Wednesday, December 05, 2007
I knew Ingrid. She looked after my pony Chelan until the day Chelan died very happy in her field. She was a good woman, misunderstood by many.
She and her husband chose to travel the world rather than have kids and went around it at least twice if not more. She had amazing stories to tell.
She had a huge heart and after her husband died she poured all her love into her animal friends and they returned it completely.
I am honored to have known her.
Agassiz fire claims one life
Firefighters stand among hoses near the Agassiz home destroyed Saturday.
by Lorene Keitch
A fire ripped through a Morrow Rd residence Saturday, killing an elderly woman and her dog.
Ingrid Hackel and her dog Prinsie lived in a white house with red trim on the only remaining farm land within the Agassiz town site.
Neighbours first spotted smoke around 2:30 p.m. on Saturday, Dec. 1. Someone called 9-1-1, and neighbours rushed to Heckel’s house to see if she was OK. However, the intense heat drove them back out the door before they could get far.
Next-door neighbour Cheryl says she knew the situation was not good when she could see Heckel’s scooter out front as the house was burning.
“She is in her 80s, and always takes her scooter when she goes anywhere,” Cheryl said, as firefighters blanketed the scene with trucks, hoses and ladders.
At approximately 2:35 p.m., the Agassiz Fire Department was paged for a chimney fire at a single family dwelling on 7411 Morrow Rd.

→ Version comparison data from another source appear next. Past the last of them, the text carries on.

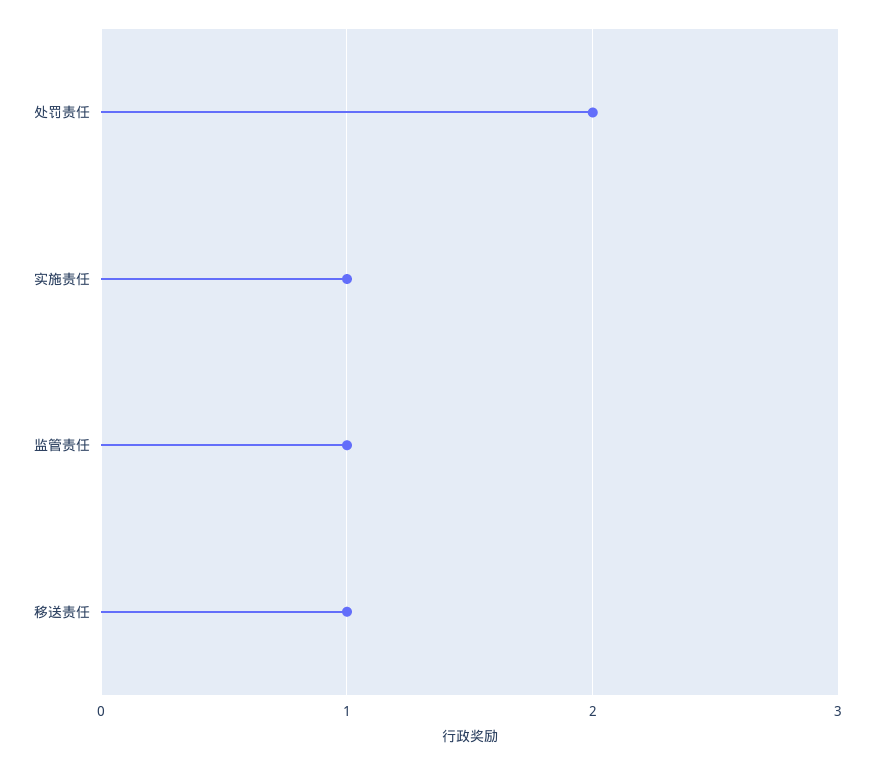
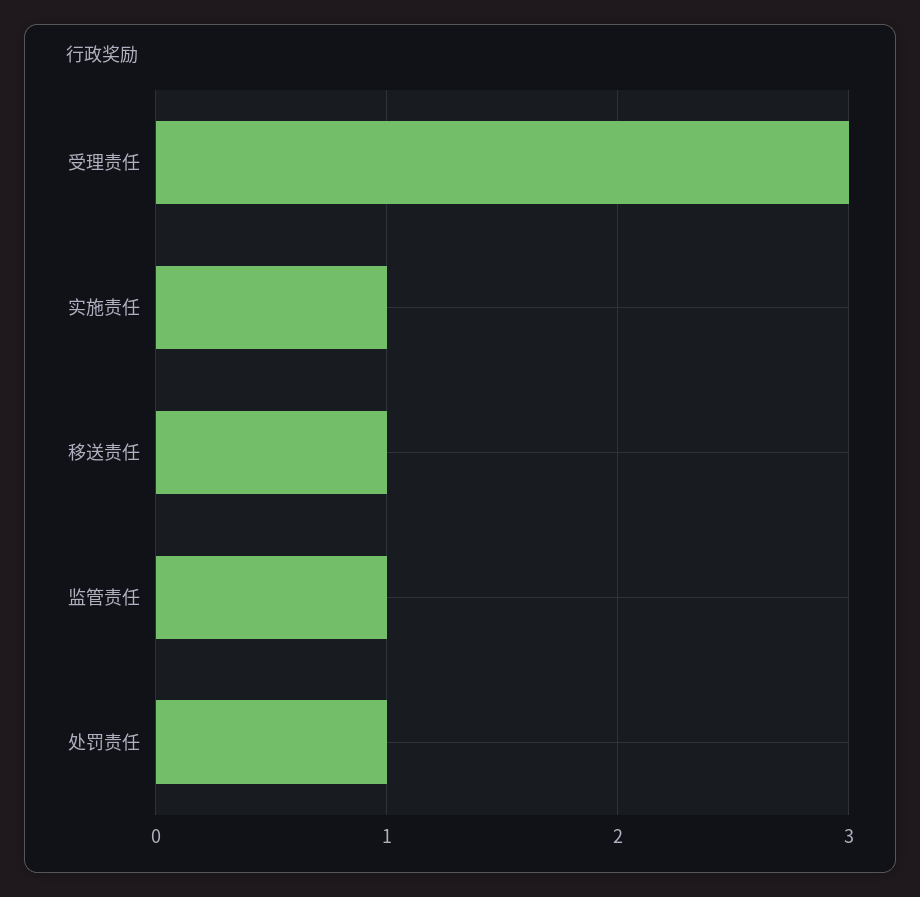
  {
-   "处罚责任": 2,
+   "处罚责任": 1,
    "实施责任": 1,
    "监管责任": 1,
-   "移送责任": 1
+   "移送责任": 1,
+   "受理责任": 3
  }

Fire Chief Wayne Dyer was first on scene and was notified by the neighbours the lone occupant was still inside the house.
When the first fire truck arrived shortly after, hoses were hooked up and two firefighters with self-contained breathing apparatus entered the house to search for Heckel.
“Having advanced about two meters, the firefighters had to retreat due to heavy smoke and intense heat. Visibility was zero at floor level,” states Wayne Ball, Agassiz firefighter and media liason.
Deputy Fire Chief Gerald Basten says with temperatures reaching upwards of 800 degrees, it was hot enough to start melting the plastic shields on their helmets.
“Firefighters made a valiant effort to gain access upon arrival, but were driven out by the intense heat,” Basten explains.
A call was sent out for mutual aide, with Harrison, Seabird and Popkum departments responding.
The building was ventilated to try and release some heat. Crews succeeded in gaining access to the burning building on the second attempt.
“After a flashover took place, the interior attack continued and the search party were able to locate the occupant,” Ball describes.
They removed the victim and firefighters continued to work on the scene until almost 10 p.m. that night.
Heckel’s German Shepard dog Prinsie was also found deceased in the house. Neighbours say the dog was very loyal to Heckel, and that if she was in the house, he would not have left her.
The cause of fire was undetermined as of press time.
“It’s an active investigation right now. We’re going back to the site as we speak,” Basten said in a phone interview Monday. “It’s an ongoing investigation between the Agassiz Fire Department, the Office of the Fire Commissioner and the RCMP, which would include the coroners.”
Agassiz RCMP Sgt. Mike McCarthy says fire investigations are done jointly with RCMP to ensure there is no foul play involved in a fire. However, he said Monday there was no indication of foul play at this time.
BC Ambulance Service paramedics, RCMP, Victims assistance and the Coroner and staff were all on scene Saturday.
An unexpected but much appreciated arrival on scene was local resident Rob Sciotti and his crew. Ball says Sciotti took it upon himself to feed all the emergency personnel on scene. Through his staff at the Agassiz A&W and Sam’s Place, hamburgers and endless hot coffee were supplied to help keep everybody warm.
“This was greatly appreciated. Community spirit does live on in Agassiz,” Ball exclaims.
There has been no official cause of the fire or cause of death at this time as it is still under investigation.
On-lookers gathered at the scene to watch as firefighters battled the blaze, mostly hidden from sight by a fire truck, bushes and Fire Scene tape. Several neighbours gathered on the street corner to talk about Heckel as they watched the action. Marina Striker says Heckel was a good neighbour to have.
“She believed that good fences made good neighbours,” Striker says. “She had a big heart, and was very kind.”
Over the years, Striker would sometimes find a basket of eggs from Heckel for her, hanging on a bush with a coat hanger. Another neighbour recalled when she first moved to the neighbourhood 18 years ago, Heckel welcomed her with a basket of fruit and flowers.
It was the last farm in town-proper, and she used to have goats, cows, geese and chickens there. Another past neighbour recalled watching Heckel many years ago walk her cow down the street in the evenings.